**ACTIVITY:**
Each line of the material holding the word "span" must be identified and copied.
<<<<
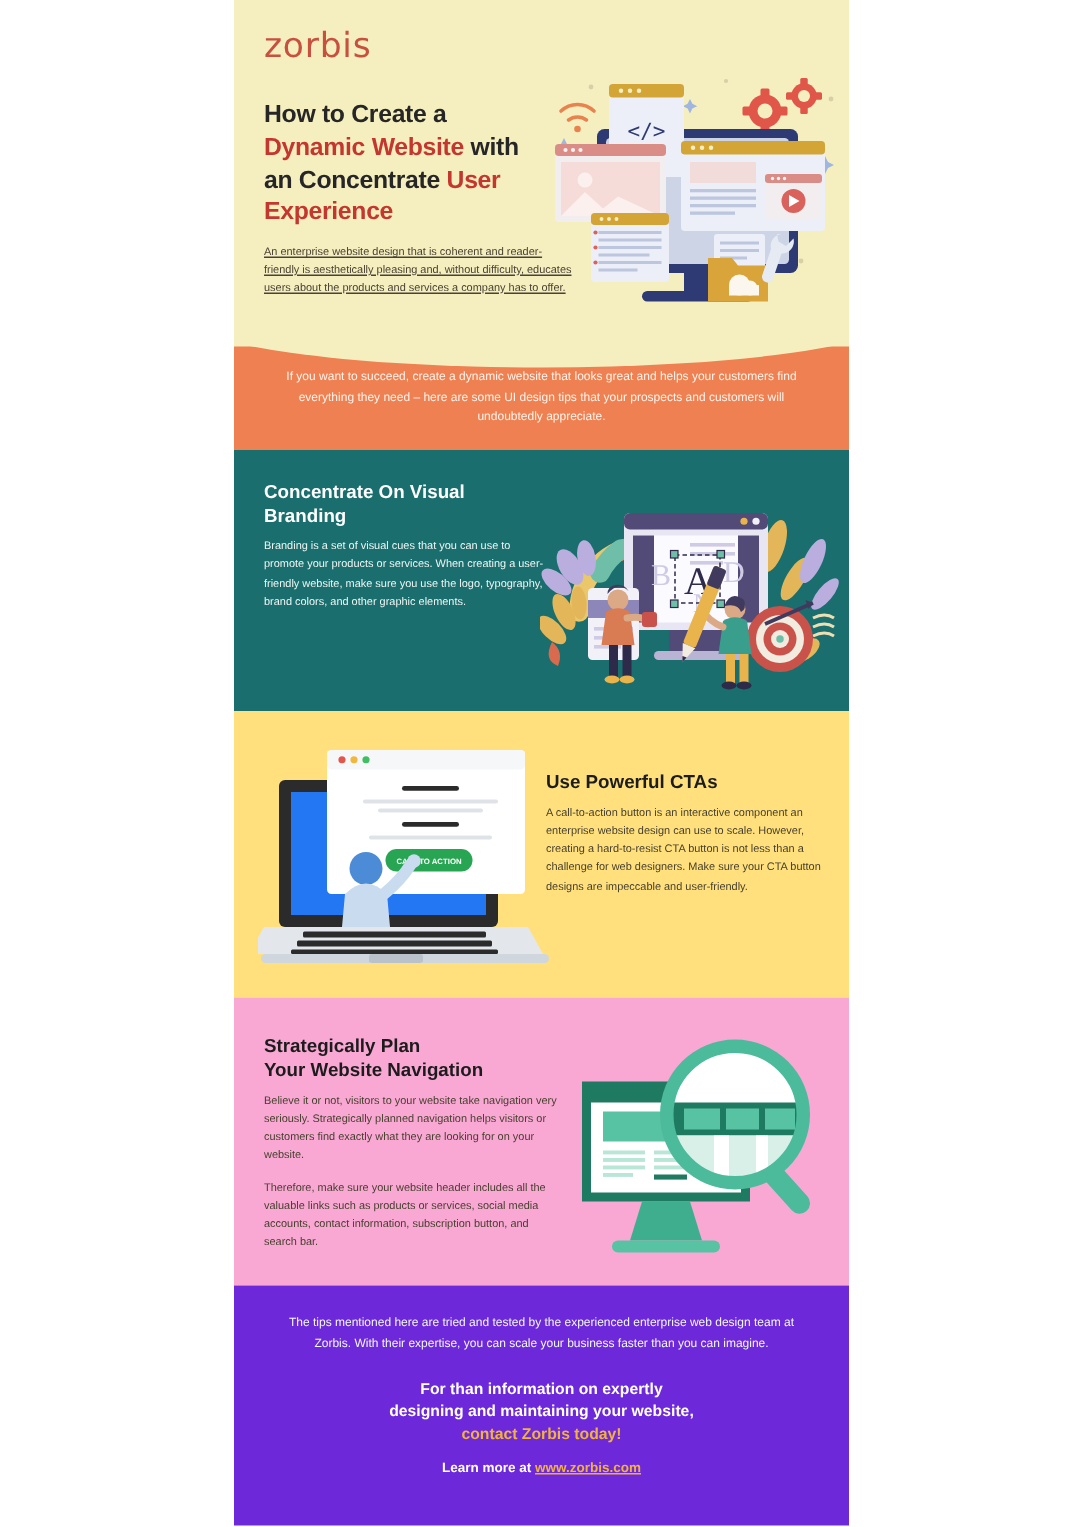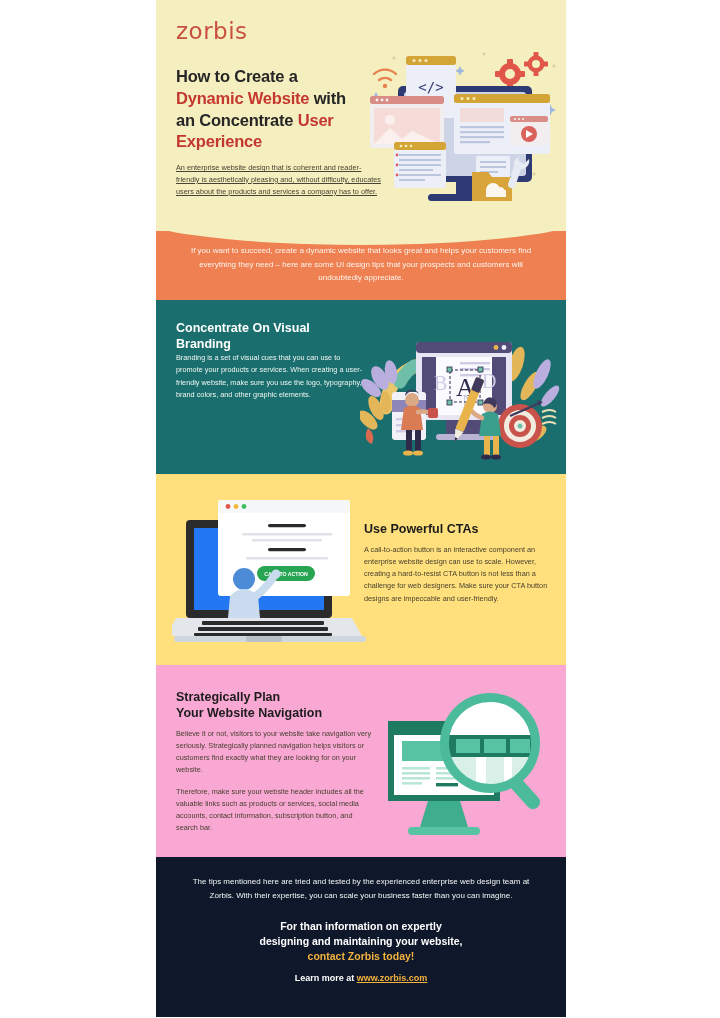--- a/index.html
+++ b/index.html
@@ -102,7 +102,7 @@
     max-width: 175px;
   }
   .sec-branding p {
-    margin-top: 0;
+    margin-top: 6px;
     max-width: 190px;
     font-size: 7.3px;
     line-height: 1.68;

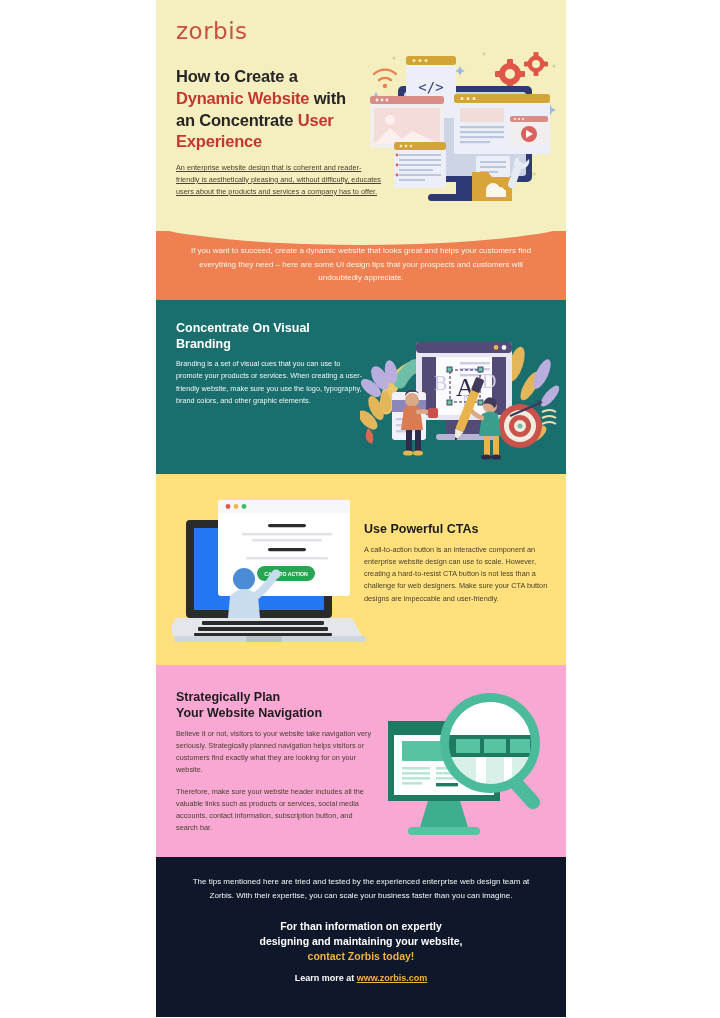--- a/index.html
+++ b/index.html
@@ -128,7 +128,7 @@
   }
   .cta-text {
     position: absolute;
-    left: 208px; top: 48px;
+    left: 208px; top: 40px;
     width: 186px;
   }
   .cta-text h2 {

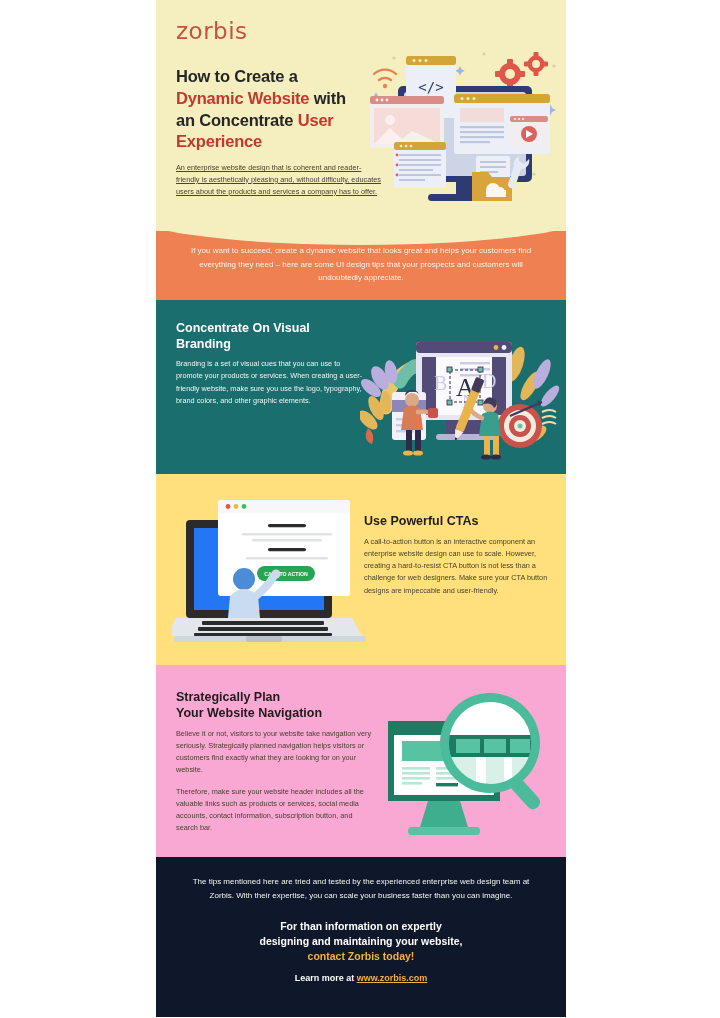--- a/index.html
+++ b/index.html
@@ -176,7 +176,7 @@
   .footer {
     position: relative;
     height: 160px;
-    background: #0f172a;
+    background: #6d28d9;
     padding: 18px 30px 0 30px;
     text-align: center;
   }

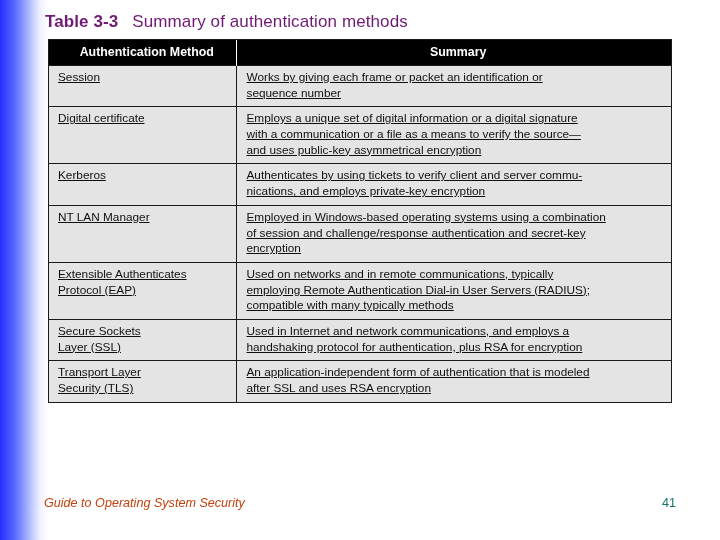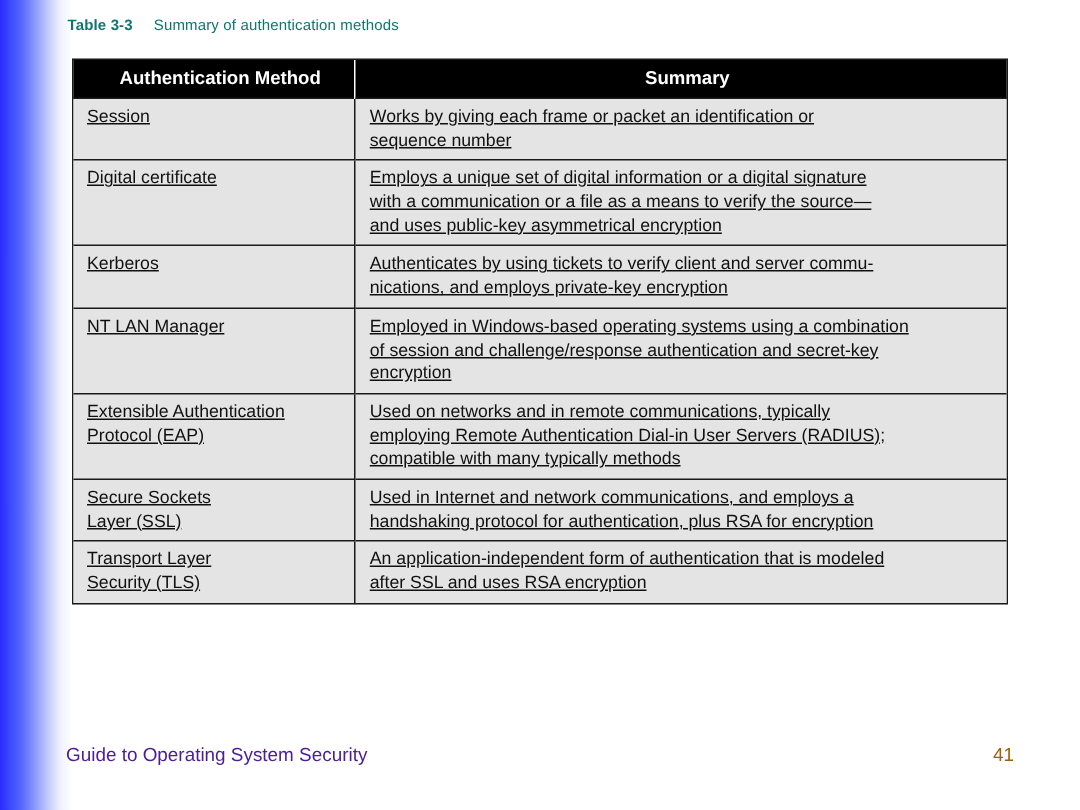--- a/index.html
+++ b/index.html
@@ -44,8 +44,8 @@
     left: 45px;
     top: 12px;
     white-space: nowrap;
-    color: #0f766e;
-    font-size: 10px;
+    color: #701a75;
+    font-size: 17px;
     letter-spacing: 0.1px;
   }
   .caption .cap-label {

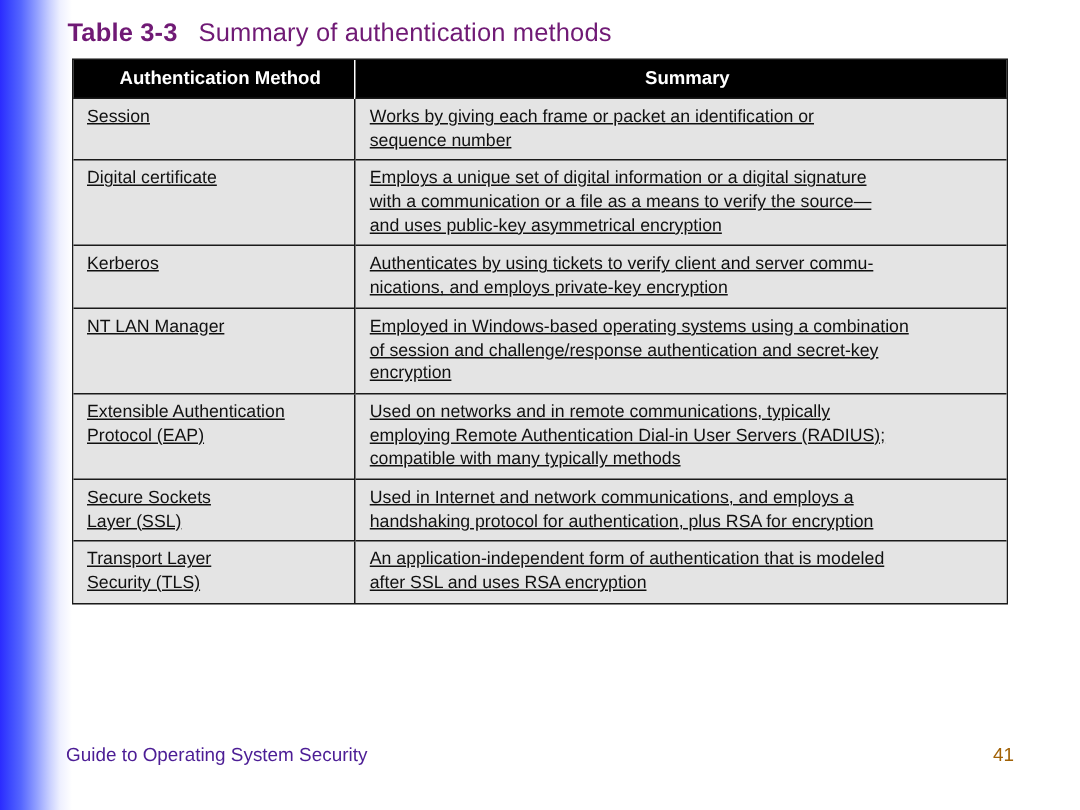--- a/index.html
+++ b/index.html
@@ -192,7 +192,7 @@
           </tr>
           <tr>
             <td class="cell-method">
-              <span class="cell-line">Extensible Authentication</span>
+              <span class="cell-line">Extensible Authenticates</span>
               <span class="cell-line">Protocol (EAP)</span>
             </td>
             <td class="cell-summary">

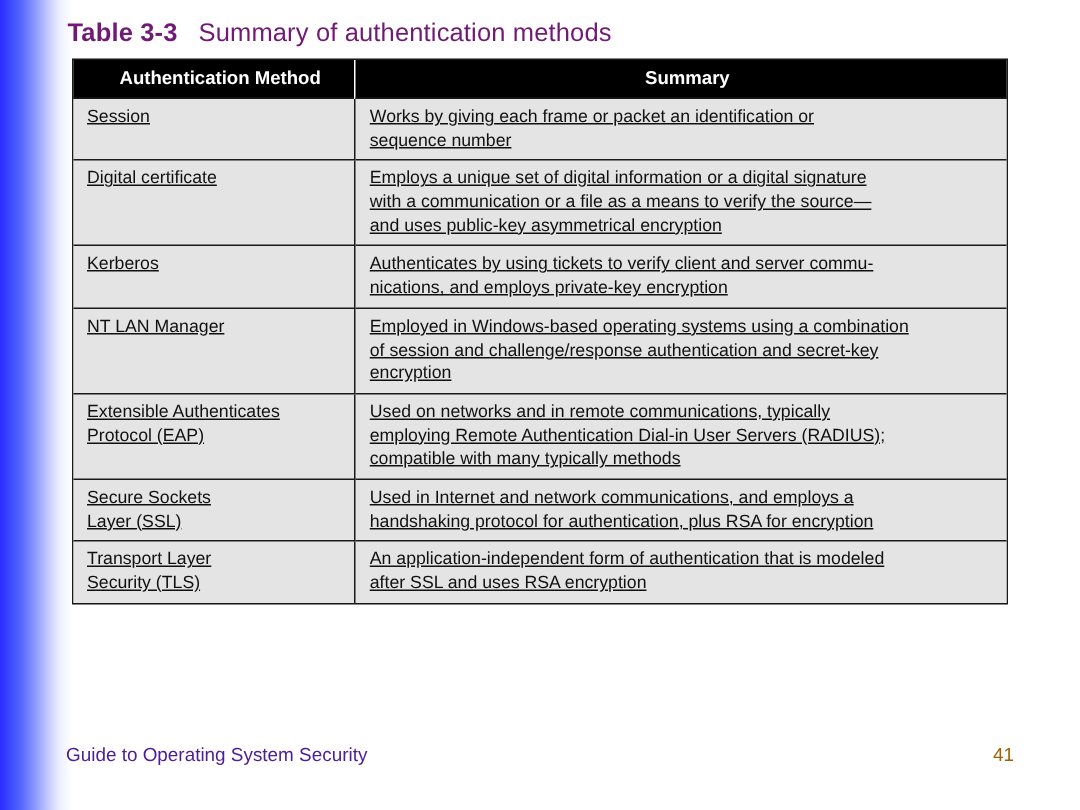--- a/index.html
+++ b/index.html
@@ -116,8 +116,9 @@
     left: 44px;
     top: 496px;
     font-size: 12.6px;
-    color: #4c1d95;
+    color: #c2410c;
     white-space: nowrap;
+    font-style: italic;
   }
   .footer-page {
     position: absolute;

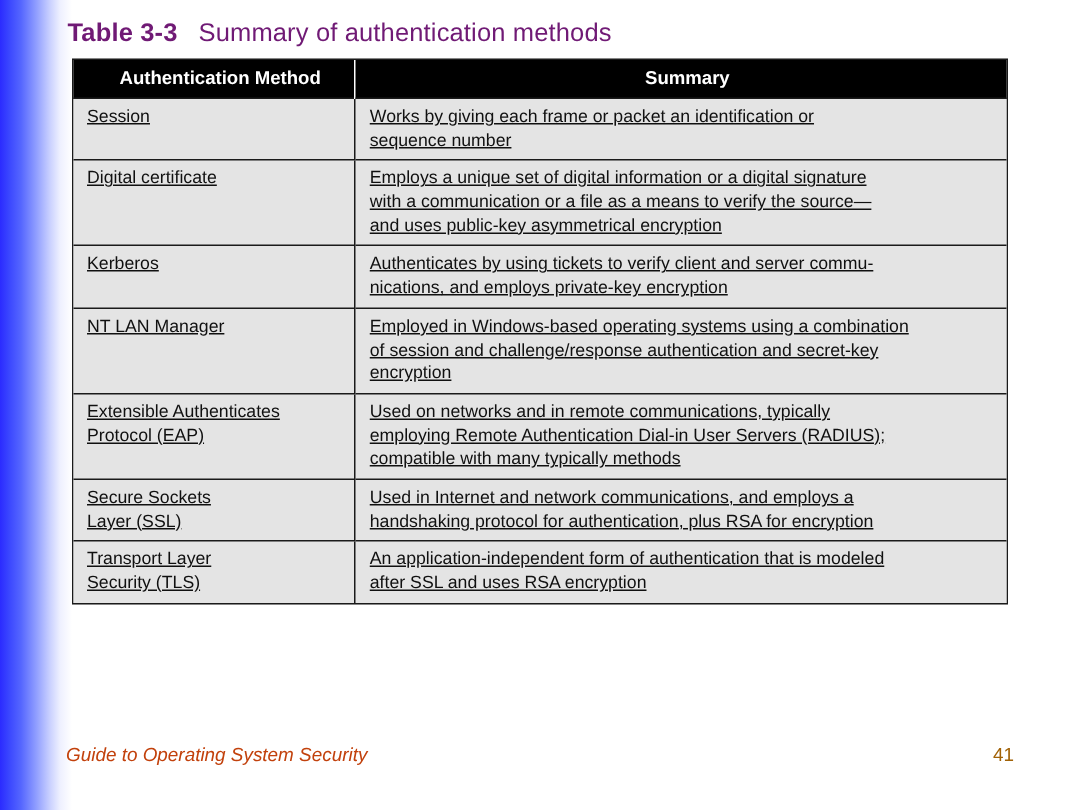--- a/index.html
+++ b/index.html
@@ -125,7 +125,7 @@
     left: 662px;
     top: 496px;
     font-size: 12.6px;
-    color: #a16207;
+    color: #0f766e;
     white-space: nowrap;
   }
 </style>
>>>>
**TASK RESULT:**
-              <span class="cell-line">Extensible Authentication</span>
+              <span class="cell-line">Extensible Authenticates</span>
               <span class="cell-line">Protocol (EAP)</span>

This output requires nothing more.